Auf Grund des sozialen Mietrechts ist der Mieter heute auf einen zusätzlichen Schutz durch lange Kündigungsfristen nicht mehr angewiesen. Bei Einführung der langen Fristen, die Anfang der 60er Jahre durch das sog. Abbaugesetz erfolgte, war es in Anbetracht der nachkriegsbedingt sehr schwierigen Wohnraumsituation für den Mieter schwer, angemessenen Ersatzwohnraum zu finden.
Diese Lage ist heute grundlegend anders. Zudem wird der Mieter inzwischen auch durch das Erfordernis eines berechtigten Interesses des Vermieters an der Kündigung und durch eine gegenüber der damaligen Rechtslage zu Gunsten des Mieters veränderte Sozialklausel geschützt. In den meisten Fällen, in denen der Vermieter überhaupt zur Kündigung berechtigt ist, ist ihm das Zuwarten von bis zu neun Monaten zur Beendigung des Mietverhältnisses regelmäßig gerade nicht zuzumuten: Eine Kündigung aufgrund nicht unerheblicher, schuldhafter Pflichtverletzungen des Mieters hat dieser selbst veranlasst und ist nicht schutzbedürftig, und bei einer Kündigung aufgrund Eigenbedarfs ist der Vermieter selbst dringend auf die ihm gehörende Wohnung angewiesen.
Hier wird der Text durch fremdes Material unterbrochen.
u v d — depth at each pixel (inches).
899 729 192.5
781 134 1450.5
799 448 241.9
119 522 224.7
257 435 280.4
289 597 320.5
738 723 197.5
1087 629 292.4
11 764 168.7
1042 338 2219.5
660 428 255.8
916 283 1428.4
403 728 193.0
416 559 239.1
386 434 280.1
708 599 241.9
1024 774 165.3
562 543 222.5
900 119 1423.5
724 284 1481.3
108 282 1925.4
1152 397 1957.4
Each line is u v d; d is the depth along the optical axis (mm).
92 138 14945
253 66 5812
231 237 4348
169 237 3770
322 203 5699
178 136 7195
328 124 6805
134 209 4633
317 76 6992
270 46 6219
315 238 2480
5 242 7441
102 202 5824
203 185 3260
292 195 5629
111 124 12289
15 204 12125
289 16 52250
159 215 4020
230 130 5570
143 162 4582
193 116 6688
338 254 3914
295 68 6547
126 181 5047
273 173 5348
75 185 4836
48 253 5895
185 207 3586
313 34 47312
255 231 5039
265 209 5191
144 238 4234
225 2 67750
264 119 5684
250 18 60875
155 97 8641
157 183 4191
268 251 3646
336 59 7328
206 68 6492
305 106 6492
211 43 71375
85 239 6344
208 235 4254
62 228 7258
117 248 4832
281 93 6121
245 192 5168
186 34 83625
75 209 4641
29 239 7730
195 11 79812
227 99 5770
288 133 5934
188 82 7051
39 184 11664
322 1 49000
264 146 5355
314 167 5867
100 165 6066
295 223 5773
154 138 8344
Da letztlich auch die Veränderung der allgemeinen Lebensbedingungen zu mehr Flexibilität - auch bei der Wahl des Wohnorts - führen musste und geführt hat, ist es gerechtfertigt, die Kündigungsfristen einheitlich und ohne die bislang vorgesehene Verlängerung auszugestalten.
Zu Artikel 2 Änderung des Einführungsgesetzes zum Bürgerlichen Gesetzbuche
Die Neuregelungen erfassen nur Kündigungen, die nach Inkrafttreten des Gesetzes zugegangen sind. Im Übrigen verbleibt es bei der bisherigen Rechtslage.